◆ 抜粋本文:
修羅の日記(公開試運転中)

ダイアリーから移転しました

南紀一周の旅〜旧紀州鉱山のトロッコ

■パンダ可愛いでしょ。南紀白浜アドベンチャーランドのパンダは何度も出産に成功している。昨年12月に生まれた姉妹も随分大きくなりました。朝一番はエサを食べたりしているのですが、片方は早々とお休みになっておりました。

■富山の娘が初心者マークをつけて運転してくれるというので、紀伊半島一周ドライブに出発。「高野山」「パンダ」と「潮岬」、「旧紀州鉱山トロッコ」がマストでチェックポイント。まるで人気番組「ローカル路線バス乗継の旅第21弾」やん(笑)

■結果。一日目にあわよくば「貴志川線タマ駅長」「有田川鉄道公園」もと欲張っていたが、連休最終日の高野山は外国人の大型バスも参戦して激しい道路渋滞、駐車場はどこも満車。したくはなかったが「檀上伽藍」の横道に路駐!昼メシは昼前に「食材が無い」と吹っ飛び、車は動かん。普段は優しそうな食堂のおっさんの態度もとげとげしくて悪印象。「二度と来るか!」と啖呵を切る。

◆ 実施課題:
1. 南紀一周の旅の記事から、「修羅の日記(公開試運転中)」以降「度と来るか!」と啖呵を切る。」までをすべて、一字も変えずに返してください。
2. 南紀一周の旅の記事に基づき、次の問いに答えてください。
(a) 南紀白浜アドベンチャーランドのパンダの姉妹が生まれたのはいつですか。
(b) 紀伊半島一周ドライブで運転を引き受けたのは誰ですか。
(c) 高野山で駐車場が満車だったため、どこに路上駐車しましたか。

◆ 抽出資料:
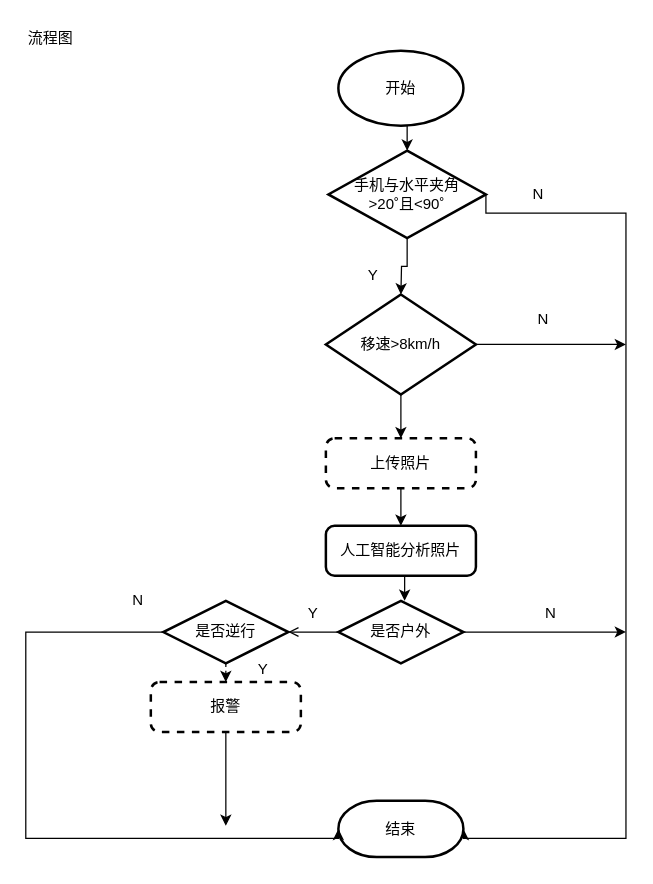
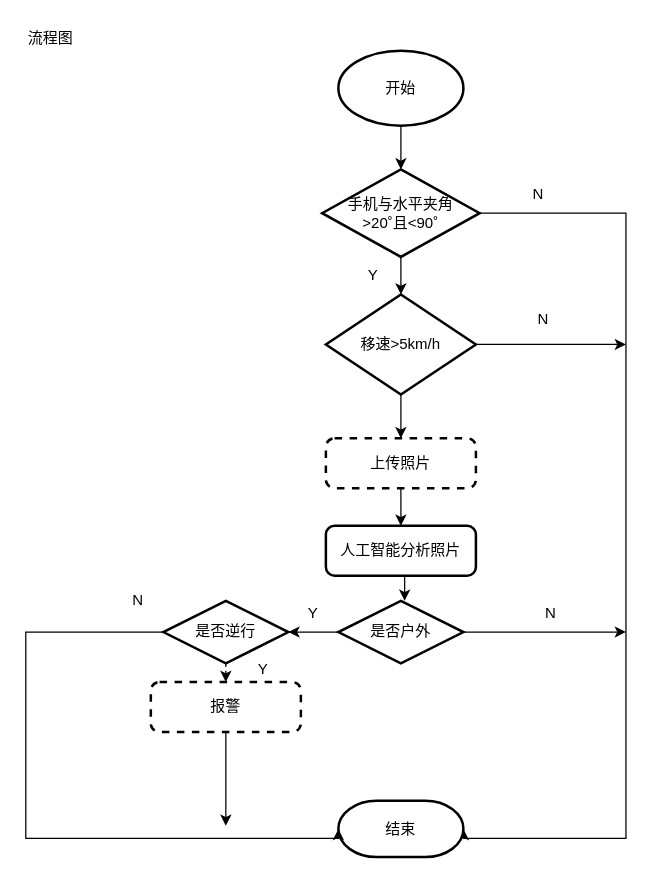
  <mxCell id="0" />
  <mxCell id="1" parent="0" />
  <mxCell id="2" value="流程图" style="text;html=1;strokeColor=none;fillColor=none;align=center;verticalAlign=middle;whiteSpace=wrap;rounded=0;" vertex="1" parent="1"><mxGeometry x="20" y="20" width="40" height="20" as="geometry" /></mxCell>
  <mxCell id="3" style="edgeStyle=orthogonalEdgeStyle;rounded=0;orthogonalLoop=1;jettySize=auto;html=1;exitX=0.5;exitY=1;exitDx=0;exitDy=0;exitPerimeter=0;entryX=0.5;entryY=0;entryDx=0;entryDy=0;entryPerimeter=0;" edge="1" parent="1" source="4" target="7"><mxGeometry relative="1" as="geometry" /></mxCell>
  <mxCell id="4" value="开始" style="strokeWidth=2;html=1;shape=mxgraph.flowchart.start_1;whiteSpace=wrap;" vertex="1" parent="1"><mxGeometry x="270" y="40" width="100" height="60" as="geometry" /></mxCell>
  <mxCell id="5" style="edgeStyle=orthogonalEdgeStyle;rounded=0;orthogonalLoop=1;jettySize=auto;html=1;exitX=0.5;exitY=1;exitDx=0;exitDy=0;exitPerimeter=0;" edge="1" parent="1" source="7"><mxGeometry relative="1" as="geometry"><mxPoint x="320" y="235" as="targetPoint" /></mxGeometry></mxCell>
  <mxCell id="6" style="edgeStyle=orthogonalEdgeStyle;rounded=0;orthogonalLoop=1;jettySize=auto;html=1;exitX=1;exitY=0.5;exitDx=0;exitDy=0;exitPerimeter=0;entryX=1;entryY=0.5;entryDx=0;entryDy=0;entryPerimeter=0;" edge="1" parent="1" source="7" target="15"><mxGeometry relative="1" as="geometry"><Array as="points"><mxPoint x="500" y="170" /><mxPoint x="500" y="670" /></Array></mxGeometry></mxCell>
- <mxCell id="7" value="手机与水平夹角&lt;br&gt;&amp;gt;20˚且&amp;lt;90˚" style="strokeWidth=2;html=1;shape=mxgraph.flowchart.decision;whiteSpace=wrap;" vertex="1" parent="1"><mxGeometry x="262" y="120" width="126" height="70" as="geometry" /></mxCell>
+ <mxCell id="7" value="手机与水平夹角&lt;br&gt;&amp;gt;20˚且&amp;lt;90˚" style="strokeWidth=2;html=1;shape=mxgraph.flowchart.decision;whiteSpace=wrap;" vertex="1" parent="1"><mxGeometry x="257" y="135" width="126" height="70" as="geometry" /></mxCell>
  <mxCell id="8" value="N" style="text;html=1;strokeColor=none;fillColor=none;align=center;verticalAlign=middle;whiteSpace=wrap;rounded=0;" vertex="1" parent="1"><mxGeometry x="410" y="145" width="40" height="20" as="geometry" /></mxCell>
  <mxCell id="9" style="edgeStyle=orthogonalEdgeStyle;rounded=0;orthogonalLoop=1;jettySize=auto;html=1;exitX=1;exitY=0.5;exitDx=0;exitDy=0;" edge="1" parent="1" source="11"><mxGeometry relative="1" as="geometry"><mxPoint x="500" y="275" as="targetPoint" /></mxGeometry></mxCell>
  <mxCell id="10" style="edgeStyle=orthogonalEdgeStyle;rounded=0;orthogonalLoop=1;jettySize=auto;html=1;exitX=0.5;exitY=1;exitDx=0;exitDy=0;entryX=0.5;entryY=0;entryDx=0;entryDy=0;" edge="1" parent="1" source="11" target="17"><mxGeometry relative="1" as="geometry" /></mxCell>
- <mxCell id="11" value="移速&amp;gt;8km/h" style="rhombus;whiteSpace=wrap;html=1;strokeWidth=2;" vertex="1" parent="1"><mxGeometry x="260" y="235" width="120" height="80" as="geometry" /></mxCell>
+ <mxCell id="11" value="移速&amp;gt;5km/h" style="rhombus;whiteSpace=wrap;html=1;strokeWidth=2;" vertex="1" parent="1"><mxGeometry x="260" y="235" width="120" height="80" as="geometry" /></mxCell>
  <mxCell id="12" value="Y" style="text;html=1;strokeColor=none;fillColor=none;align=center;verticalAlign=middle;whiteSpace=wrap;rounded=0;" vertex="1" parent="1"><mxGeometry x="278" y="210" width="40" height="20" as="geometry" /></mxCell>
  <mxCell id="13" style="edgeStyle=orthogonalEdgeStyle;rounded=0;orthogonalLoop=1;jettySize=auto;html=1;exitX=0.5;exitY=1;exitDx=0;exitDy=0;" edge="1" parent="1" source="11" target="11"><mxGeometry relative="1" as="geometry" /></mxCell>
  <mxCell id="14" value="N" style="text;html=1;strokeColor=none;fillColor=none;align=center;verticalAlign=middle;whiteSpace=wrap;rounded=0;" vertex="1" parent="1"><mxGeometry x="414" y="245" width="40" height="20" as="geometry" /></mxCell>
  <mxCell id="15" value="结束" style="strokeWidth=2;html=1;shape=mxgraph.flowchart.terminator;whiteSpace=wrap;" vertex="1" parent="1"><mxGeometry x="270" y="640" width="100" height="45" as="geometry" /></mxCell>
  <mxCell id="16" style="edgeStyle=orthogonalEdgeStyle;rounded=0;orthogonalLoop=1;jettySize=auto;html=1;exitX=0.5;exitY=1;exitDx=0;exitDy=0;entryX=0.5;entryY=0;entryDx=0;entryDy=0;" edge="1" parent="1" source="17" target="19"><mxGeometry relative="1" as="geometry" /></mxCell>
  <mxCell id="17" value="上传照片" style="rounded=1;whiteSpace=wrap;html=1;absoluteArcSize=1;arcSize=14;strokeWidth=2;dashed=1;" vertex="1" parent="1"><mxGeometry x="260" y="350" width="120" height="40" as="geometry" /></mxCell>
  <mxCell id="18" style="edgeStyle=orthogonalEdgeStyle;rounded=0;orthogonalLoop=1;jettySize=auto;html=1;exitX=0.5;exitY=1;exitDx=0;exitDy=0;entryX=0.5;entryY=0;entryDx=0;entryDy=0;entryPerimeter=0;" edge="1" parent="1"><mxGeometry relative="1" as="geometry"><mxPoint x="319" y="460" as="sourcePoint" /><mxPoint x="323" y="480" as="targetPoint" /></mxGeometry></mxCell>
  <mxCell id="19" value="人工智能分析照片" style="rounded=1;whiteSpace=wrap;html=1;absoluteArcSize=1;arcSize=14;strokeWidth=2;" vertex="1" parent="1"><mxGeometry x="260" y="420" width="120" height="40" as="geometry" /></mxCell>
  <mxCell id="20" style="edgeStyle=orthogonalEdgeStyle;rounded=0;orthogonalLoop=1;jettySize=auto;html=1;exitX=0.5;exitY=1;exitDx=0;exitDy=0;" edge="1" parent="1" source="19" target="19"><mxGeometry relative="1" as="geometry" /></mxCell>
  <mxCell id="21" style="edgeStyle=orthogonalEdgeStyle;rounded=0;orthogonalLoop=1;jettySize=auto;html=1;exitX=1;exitY=0.5;exitDx=0;exitDy=0;exitPerimeter=0;" edge="1" parent="1" source="23"><mxGeometry relative="1" as="geometry"><mxPoint x="500" y="505" as="targetPoint" /></mxGeometry></mxCell>
- <mxCell id="22" style="edgeStyle=orthogonalEdgeStyle;rounded=0;orthogonalLoop=1;jettySize=auto;html=1;exitX=0;exitY=0.5;exitDx=0;exitDy=0;exitPerimeter=0;entryX=1;entryY=0.5;entryDx=0;entryDy=0;entryPerimeter=0;endArrow=open;" edge="1" parent="1" source="23" target="27"><mxGeometry relative="1" as="geometry" /></mxCell>
+ <mxCell id="22" style="edgeStyle=orthogonalEdgeStyle;rounded=0;orthogonalLoop=1;jettySize=auto;html=1;exitX=0;exitY=0.5;exitDx=0;exitDy=0;exitPerimeter=0;entryX=1;entryY=0.5;entryDx=0;entryDy=0;entryPerimeter=0;" edge="1" parent="1" source="23" target="27"><mxGeometry relative="1" as="geometry" /></mxCell>
  <mxCell id="23" value="是否户外" style="strokeWidth=2;html=1;shape=mxgraph.flowchart.decision;whiteSpace=wrap;gradientColor=none;" vertex="1" parent="1"><mxGeometry x="270" y="480" width="100" height="50" as="geometry" /></mxCell>
  <mxCell id="24" value="N" style="text;html=1;strokeColor=none;fillColor=none;align=center;verticalAlign=middle;whiteSpace=wrap;rounded=0;" vertex="1" parent="1"><mxGeometry x="420" y="480" width="40" height="20" as="geometry" /></mxCell>
  <mxCell id="25" style="edgeStyle=orthogonalEdgeStyle;rounded=0;orthogonalLoop=1;jettySize=auto;html=1;exitX=0.5;exitY=1;exitDx=0;exitDy=0;exitPerimeter=0;entryX=0.5;entryY=0;entryDx=0;entryDy=0;dashed=1;" edge="1" parent="1" source="27" target="30"><mxGeometry relative="1" as="geometry" /></mxCell>
  <mxCell id="26" style="edgeStyle=orthogonalEdgeStyle;rounded=0;orthogonalLoop=1;jettySize=auto;html=1;exitX=0;exitY=0.5;exitDx=0;exitDy=0;exitPerimeter=0;entryX=0;entryY=0.5;entryDx=0;entryDy=0;entryPerimeter=0;" edge="1" parent="1" source="27" target="15"><mxGeometry relative="1" as="geometry"><Array as="points"><mxPoint x="20" y="505" /><mxPoint x="20" y="670" /></Array></mxGeometry></mxCell>
  <mxCell id="27" value="是否逆行" style="strokeWidth=2;html=1;shape=mxgraph.flowchart.decision;whiteSpace=wrap;gradientColor=none;" vertex="1" parent="1"><mxGeometry x="130" y="480" width="100" height="50" as="geometry" /></mxCell>
  <mxCell id="28" value="Y" style="text;html=1;strokeColor=none;fillColor=none;align=center;verticalAlign=middle;whiteSpace=wrap;rounded=0;" vertex="1" parent="1"><mxGeometry x="230" y="480" width="40" height="20" as="geometry" /></mxCell>
  <mxCell id="29" style="edgeStyle=orthogonalEdgeStyle;rounded=0;orthogonalLoop=1;jettySize=auto;html=1;exitX=0.5;exitY=1;exitDx=0;exitDy=0;" edge="1" parent="1" source="30"><mxGeometry relative="1" as="geometry"><mxPoint x="180" y="660" as="targetPoint" /></mxGeometry></mxCell>
  <mxCell id="30" value="报警" style="rounded=1;whiteSpace=wrap;html=1;absoluteArcSize=1;arcSize=14;strokeWidth=2;gradientColor=none;dashed=1;" vertex="1" parent="1"><mxGeometry x="120" y="545" width="120" height="40" as="geometry" /></mxCell>
  <mxCell id="31" value="Y" style="text;html=1;strokeColor=none;fillColor=none;align=center;verticalAlign=middle;whiteSpace=wrap;rounded=0;" vertex="1" parent="1"><mxGeometry x="190" y="525" width="40" height="20" as="geometry" /></mxCell>
  <mxCell id="32" value="N" style="text;html=1;strokeColor=none;fillColor=none;align=center;verticalAlign=middle;whiteSpace=wrap;rounded=0;" vertex="1" parent="1"><mxGeometry x="90" y="470" width="40" height="20" as="geometry" /></mxCell>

◆ 課題の解答:
1.
修羅の日記(公開試運転中)

ダイアリーから移転しました

南紀一周の旅〜旧紀州鉱山のトロッコ

■パンダ可愛いでしょ。南紀白浜アドベンチャーランドのパンダは何度も出産に成功している。昨年12月に生まれた姉妹も随分大きくなりました。朝一番はエサを食べたりしているのですが、片方は早々とお休みになっておりました。

■富山の娘が初心者マークをつけて運転してくれるというので、紀伊半島一周ドライブに出発。「高野山」「パンダ」と「潮岬」、「旧紀州鉱山トロッコ」がマストでチェックポイント。まるで人気番組「ローカル路線バス乗継の旅第21弾」やん(笑)

■結果。一日目にあわよくば「貴志川線タマ駅長」「有田川鉄道公園」もと欲張っていたが、連休最終日の高野山は外国人の大型バスも参戦して激しい道路渋滞、駐車場はどこも満車。したくはなかったが「檀上伽藍」の横道に路駐!昼メシは昼前に「食材が無い」と吹っ飛び、車は動かん。普段は優しそうな食堂のおっさんの態度もとげとげしくて悪印象。「二度と来るか!」と啖呵を切る。

2.
(a) 昨年12月です。
(b) 初心者マークをつけた富山の娘です。
(c) 「檀上伽藍」の横道です。